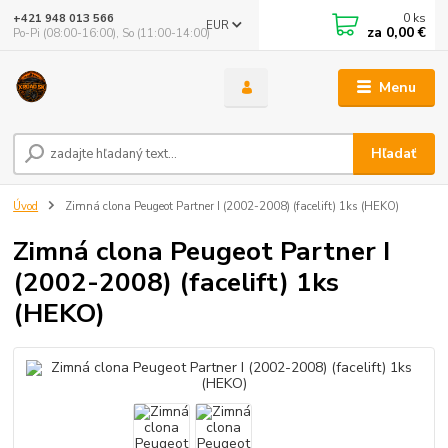
0
ks
+421 948 013 566
EUR
za
0,00 €
Po-Pi (08:00-16:00), So (11:00-14:00)
Menu
Hľadať
Úvod
Zimná clona Peugeot Partner I (2002-2008) (facelift) 1ks (HEKO)
Zimná clona Peugeot Partner I
(2002-2008) (facelift) 1ks
(HEKO)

### WHAT TO WORK ON
Reproduce the text read from the items above, replacing every "facelift" with "modernizácia" and keeping everything else unchanged. Leave the pictures out.

### TASK ANSWER
0
ks
+421 948 013 566
EUR
za
0,00 €
Po-Pi (08:00-16:00), So (11:00-14:00)
Menu
Hľadať
Úvod
Zimná clona Peugeot Partner I (2002-2008) (modernizácia) 1ks (HEKO)
Zimná clona Peugeot Partner I
(2002-2008) (modernizácia) 1ks
(HEKO)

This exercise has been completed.